RWKV-7: Infinite Context, Zero KV Cache — The Local-First Architecture
Related: Memory Leak in Long Conversations: Causes and Fixes · Context Length Explained · VRAM Requirements · Running AI Offline · Planning Tool
The number one complaint in local AI: “my model ran out of VRAM during a long conversation.” You start chatting, everything’s fast, and 30 minutes later your GPU is thrashing or the process crashes. The culprit is the KV cache, a data structure that every transformer builds during inference. It grows with every token in the conversation. More context, more memory, until something breaks.

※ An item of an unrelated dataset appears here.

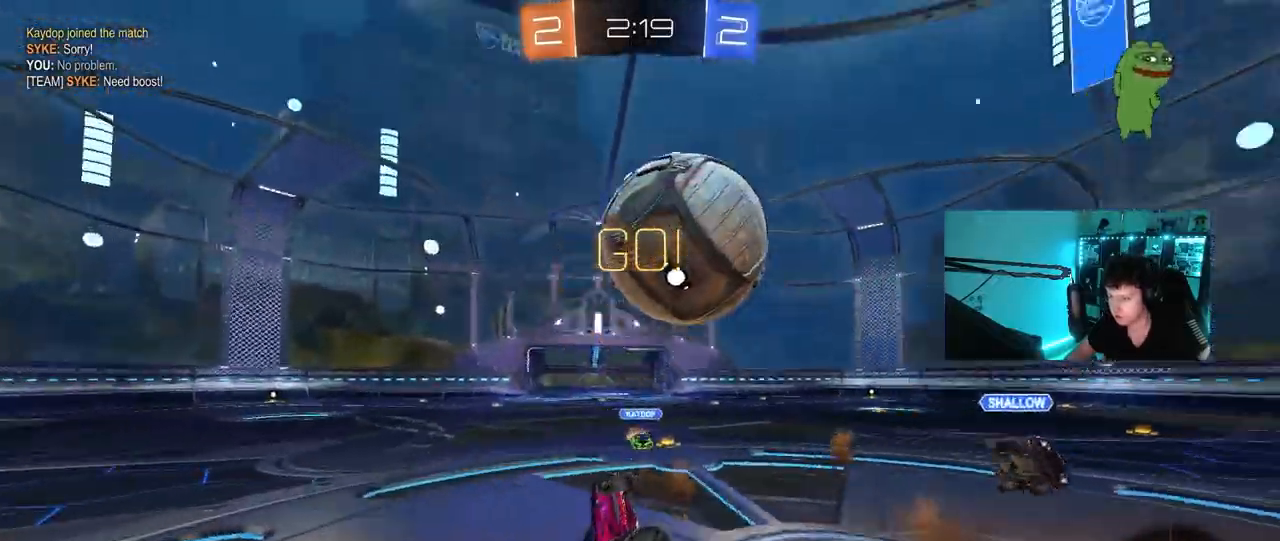
{"keys": [], "mouse": [], "events": [[183, "s", "up"], [317, "space", "down"], [367, "shift", "up"], [467, "a", "up"], [500, "space", "up"]]}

RWKV-7 doesn’t have a KV cache. It processes each token with a fixed-size state that never grows. A 7B RWKV model uses the same memory at token 100 as it does at token 100,000. Context length has zero effect on VRAM usage. Read that again, because if you’ve spent any time managing memory on local hardware, that sentence should feel like a relief.
The catch: it’s not a transformer, which means the ecosystem is smaller, the community is thinner, and raw benchmark quality is slightly behind on some tasks. But for specific workloads, the no-KV-cache architecture is the better choice.
How RWKV works (without the math)
RWKV (pronounced “RwaKuv”) is an RNN at inference time and a transformer at training time. This hybrid approach means it trains efficiently on GPUs using parallelism (like a transformer) but runs inference sequentially with fixed memory (like an RNN).
Here’s how it differs from a transformer:
A transformer processes your entire conversation at once. Every token can “look at” every other token through the attention mechanism. This is powerful but expensive: the attention computation scales quadratically with sequence length (O(T^2) time, O(T^2) memory). The KV cache stores the keys and values for every previous token so they don’t need to be recomputed, but that cache grows linearly with conversation length.
RWKV processes tokens one at a time and maintains a compressed “state” that summarizes everything it’s seen. This state has a fixed size regardless of how many tokens have passed through it. New tokens update the state, old information gets naturally compressed. Time complexity is O(T), memory is O(1) per token.
RWKV-7 (“Goose”) is the latest version. It introduces “Dynamic State Evolution,” which lets the model update its internal state more expressively than previous versions. The paper (March 2025, arXiv:2503.14456) shows it can do things that fixed-depth attention provably cannot, like state tracking and recognizing all regular languages.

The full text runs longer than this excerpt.